[[ The input, beginning ]]

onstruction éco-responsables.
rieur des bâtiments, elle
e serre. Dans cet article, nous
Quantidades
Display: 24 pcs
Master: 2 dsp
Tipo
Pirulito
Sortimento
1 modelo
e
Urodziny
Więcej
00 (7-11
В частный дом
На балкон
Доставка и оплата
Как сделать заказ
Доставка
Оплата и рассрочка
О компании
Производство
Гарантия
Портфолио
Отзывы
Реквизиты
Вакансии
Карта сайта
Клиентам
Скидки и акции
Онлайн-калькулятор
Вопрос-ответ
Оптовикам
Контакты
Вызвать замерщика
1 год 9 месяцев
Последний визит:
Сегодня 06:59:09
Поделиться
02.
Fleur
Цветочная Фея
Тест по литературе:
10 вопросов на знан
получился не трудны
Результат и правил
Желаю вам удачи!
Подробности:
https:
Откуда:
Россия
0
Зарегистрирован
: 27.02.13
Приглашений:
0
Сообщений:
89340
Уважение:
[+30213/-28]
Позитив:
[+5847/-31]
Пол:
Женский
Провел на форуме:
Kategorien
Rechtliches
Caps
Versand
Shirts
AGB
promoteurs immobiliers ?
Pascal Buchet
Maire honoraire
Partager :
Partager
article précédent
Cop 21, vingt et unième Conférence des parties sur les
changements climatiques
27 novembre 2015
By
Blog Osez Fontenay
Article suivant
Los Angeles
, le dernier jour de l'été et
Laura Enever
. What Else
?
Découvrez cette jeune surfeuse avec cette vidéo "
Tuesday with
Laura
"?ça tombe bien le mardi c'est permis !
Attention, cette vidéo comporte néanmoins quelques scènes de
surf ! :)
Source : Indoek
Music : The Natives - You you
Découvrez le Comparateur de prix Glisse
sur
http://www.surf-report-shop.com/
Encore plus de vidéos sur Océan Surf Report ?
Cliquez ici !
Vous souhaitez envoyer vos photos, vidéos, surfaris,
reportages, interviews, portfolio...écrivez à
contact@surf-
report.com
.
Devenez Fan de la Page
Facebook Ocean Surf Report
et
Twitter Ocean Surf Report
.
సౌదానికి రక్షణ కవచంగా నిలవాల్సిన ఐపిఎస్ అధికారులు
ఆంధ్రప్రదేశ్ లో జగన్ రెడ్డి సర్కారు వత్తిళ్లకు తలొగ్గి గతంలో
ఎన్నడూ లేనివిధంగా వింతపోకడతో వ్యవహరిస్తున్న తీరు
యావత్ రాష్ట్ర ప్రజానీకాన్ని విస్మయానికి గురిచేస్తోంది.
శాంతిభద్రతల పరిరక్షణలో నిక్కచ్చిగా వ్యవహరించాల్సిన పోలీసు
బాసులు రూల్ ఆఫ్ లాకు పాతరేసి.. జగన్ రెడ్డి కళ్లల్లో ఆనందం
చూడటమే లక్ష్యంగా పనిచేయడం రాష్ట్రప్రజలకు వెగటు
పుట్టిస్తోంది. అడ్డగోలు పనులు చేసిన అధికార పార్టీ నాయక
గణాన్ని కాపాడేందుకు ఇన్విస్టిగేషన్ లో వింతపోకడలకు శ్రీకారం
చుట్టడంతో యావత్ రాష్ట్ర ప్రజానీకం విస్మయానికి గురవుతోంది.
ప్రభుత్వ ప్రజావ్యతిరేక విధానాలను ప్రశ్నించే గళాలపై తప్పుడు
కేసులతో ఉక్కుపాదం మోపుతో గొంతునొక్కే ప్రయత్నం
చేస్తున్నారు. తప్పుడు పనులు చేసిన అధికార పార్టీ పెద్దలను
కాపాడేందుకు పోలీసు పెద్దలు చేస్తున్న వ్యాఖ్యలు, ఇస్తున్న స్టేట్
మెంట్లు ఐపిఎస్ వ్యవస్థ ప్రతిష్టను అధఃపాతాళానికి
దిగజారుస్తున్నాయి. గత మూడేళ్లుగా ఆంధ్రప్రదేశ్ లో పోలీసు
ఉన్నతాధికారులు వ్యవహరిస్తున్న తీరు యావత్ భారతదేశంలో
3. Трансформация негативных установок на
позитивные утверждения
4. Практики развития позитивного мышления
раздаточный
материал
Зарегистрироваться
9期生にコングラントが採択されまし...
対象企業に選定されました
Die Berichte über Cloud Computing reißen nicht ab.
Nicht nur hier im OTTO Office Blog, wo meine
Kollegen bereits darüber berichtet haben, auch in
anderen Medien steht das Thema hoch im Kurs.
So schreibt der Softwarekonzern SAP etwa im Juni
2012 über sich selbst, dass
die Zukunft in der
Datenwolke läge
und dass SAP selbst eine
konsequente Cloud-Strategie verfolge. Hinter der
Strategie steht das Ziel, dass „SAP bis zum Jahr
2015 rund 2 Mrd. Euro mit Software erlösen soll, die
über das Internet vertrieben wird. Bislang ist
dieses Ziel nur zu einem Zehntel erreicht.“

[[ The input, end ]]
[[ The input, beginning ]]

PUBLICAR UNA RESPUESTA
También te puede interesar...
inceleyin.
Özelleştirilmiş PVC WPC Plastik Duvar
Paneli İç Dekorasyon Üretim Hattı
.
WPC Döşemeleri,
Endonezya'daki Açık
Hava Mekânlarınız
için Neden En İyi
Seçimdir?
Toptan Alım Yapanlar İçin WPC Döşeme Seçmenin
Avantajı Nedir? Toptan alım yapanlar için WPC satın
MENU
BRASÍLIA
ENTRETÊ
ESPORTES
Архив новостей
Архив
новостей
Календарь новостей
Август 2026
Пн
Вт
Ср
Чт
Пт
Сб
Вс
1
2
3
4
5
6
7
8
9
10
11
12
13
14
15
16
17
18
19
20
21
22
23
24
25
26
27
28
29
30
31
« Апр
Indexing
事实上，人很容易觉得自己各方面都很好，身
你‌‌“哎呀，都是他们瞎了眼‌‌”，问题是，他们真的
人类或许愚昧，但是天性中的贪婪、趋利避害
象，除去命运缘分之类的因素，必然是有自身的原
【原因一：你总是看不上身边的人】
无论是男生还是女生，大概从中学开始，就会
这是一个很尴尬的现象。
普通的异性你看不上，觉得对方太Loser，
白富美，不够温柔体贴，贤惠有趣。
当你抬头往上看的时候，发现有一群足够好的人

[[ The input, end ]]
[[ The input, beginning ]]

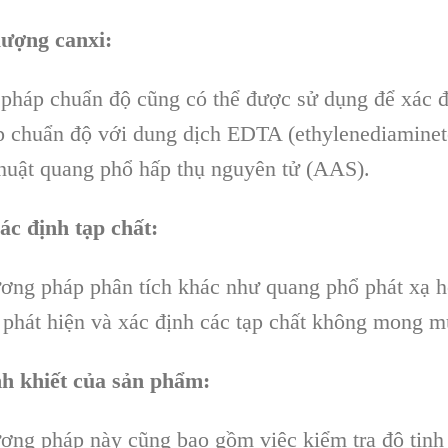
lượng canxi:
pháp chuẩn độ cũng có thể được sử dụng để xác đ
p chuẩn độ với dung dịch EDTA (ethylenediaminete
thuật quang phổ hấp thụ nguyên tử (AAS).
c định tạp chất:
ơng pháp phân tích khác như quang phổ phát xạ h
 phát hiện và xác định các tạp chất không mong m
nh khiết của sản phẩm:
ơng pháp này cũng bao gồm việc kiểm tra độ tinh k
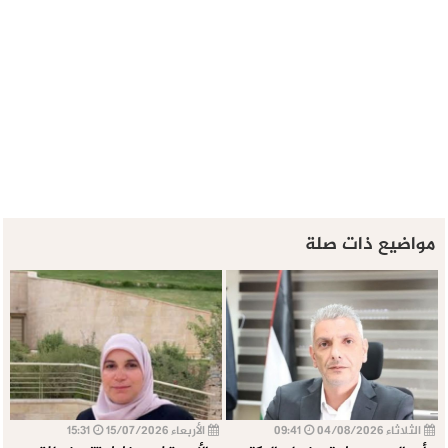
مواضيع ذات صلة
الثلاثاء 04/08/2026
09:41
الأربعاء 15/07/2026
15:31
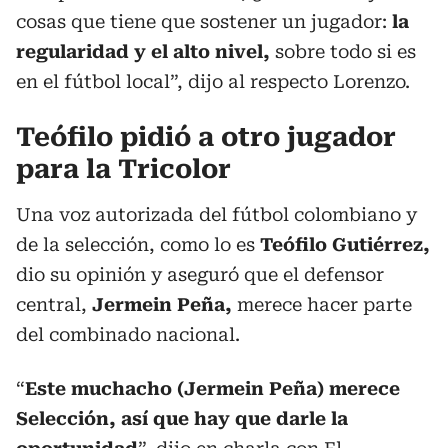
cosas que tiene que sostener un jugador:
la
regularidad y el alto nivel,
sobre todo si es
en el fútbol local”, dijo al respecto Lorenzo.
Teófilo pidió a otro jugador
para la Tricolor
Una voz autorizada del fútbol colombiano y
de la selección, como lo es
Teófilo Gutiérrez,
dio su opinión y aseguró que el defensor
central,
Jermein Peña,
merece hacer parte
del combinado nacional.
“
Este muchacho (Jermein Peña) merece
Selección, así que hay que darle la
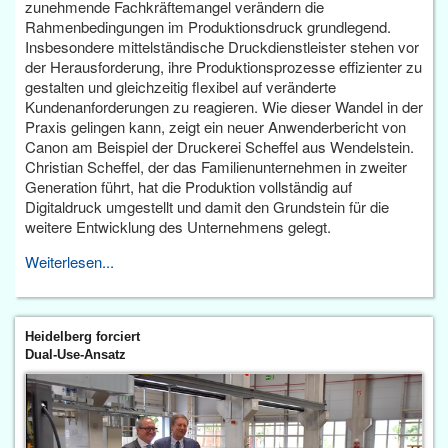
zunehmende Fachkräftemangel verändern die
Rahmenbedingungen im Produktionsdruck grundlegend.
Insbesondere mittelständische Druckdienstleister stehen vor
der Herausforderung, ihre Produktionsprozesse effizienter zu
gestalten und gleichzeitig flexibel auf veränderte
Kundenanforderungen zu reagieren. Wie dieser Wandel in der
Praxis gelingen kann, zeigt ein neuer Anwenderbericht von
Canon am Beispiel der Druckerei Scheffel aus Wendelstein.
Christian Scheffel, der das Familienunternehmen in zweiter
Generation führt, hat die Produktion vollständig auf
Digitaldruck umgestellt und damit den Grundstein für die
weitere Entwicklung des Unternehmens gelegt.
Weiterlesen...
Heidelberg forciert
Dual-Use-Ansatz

[[ The input, end ]]

### To do
Within the listing above, give again exactly every line from the line with "గణాన్ని కాపాడేందుకు ఇన్విస్టిగేషన్" through the line with "dieses Ziel nur", both included, and no other line.

### Response to this task
గణాన్ని కాపాడేందుకు ఇన్విస్టిగేషన్ లో వింతపోకడలకు శ్రీకారం
చుట్టడంతో యావత్ రాష్ట్ర ప్రజానీకం విస్మయానికి గురవుతోంది.
ప్రభుత్వ ప్రజావ్యతిరేక విధానాలను ప్రశ్నించే గళాలపై తప్పుడు
కేసులతో ఉక్కుపాదం మోపుతో గొంతునొక్కే ప్రయత్నం
చేస్తున్నారు. తప్పుడు పనులు చేసిన అధికార పార్టీ పెద్దలను
కాపాడేందుకు పోలీసు పెద్దలు చేస్తున్న వ్యాఖ్యలు, ఇస్తున్న స్టేట్
మెంట్లు ఐపిఎస్ వ్యవస్థ ప్రతిష్టను అధఃపాతాళానికి
దిగజారుస్తున్నాయి. గత మూడేళ్లుగా ఆంధ్రప్రదేశ్ లో పోలీసు
ఉన్నతాధికారులు వ్యవహరిస్తున్న తీరు యావత్ భారతదేశంలో
3. Трансформация негативных установок на
позитивные утверждения
4. Практики развития позитивного мышления
раздаточный
материал
Зарегистрироваться
9期生にコングラントが採択されまし...
対象企業に選定されました
Die Berichte über Cloud Computing reißen nicht ab.
Nicht nur hier im OTTO Office Blog, wo meine
Kollegen bereits darüber berichtet haben, auch in
anderen Medien steht das Thema hoch im Kurs.
So schreibt der Softwarekonzern SAP etwa im Juni
2012 über sich selbst, dass
die Zukunft in der
Datenwolke läge
und dass SAP selbst eine
konsequente Cloud-Strategie verfolge. Hinter der
Strategie steht das Ziel, dass „SAP bis zum Jahr
2015 rund 2 Mrd. Euro mit Software erlösen soll, die
über das Internet vertrieben wird. Bislang ist
dieses Ziel nur zu einem Zehntel erreicht.“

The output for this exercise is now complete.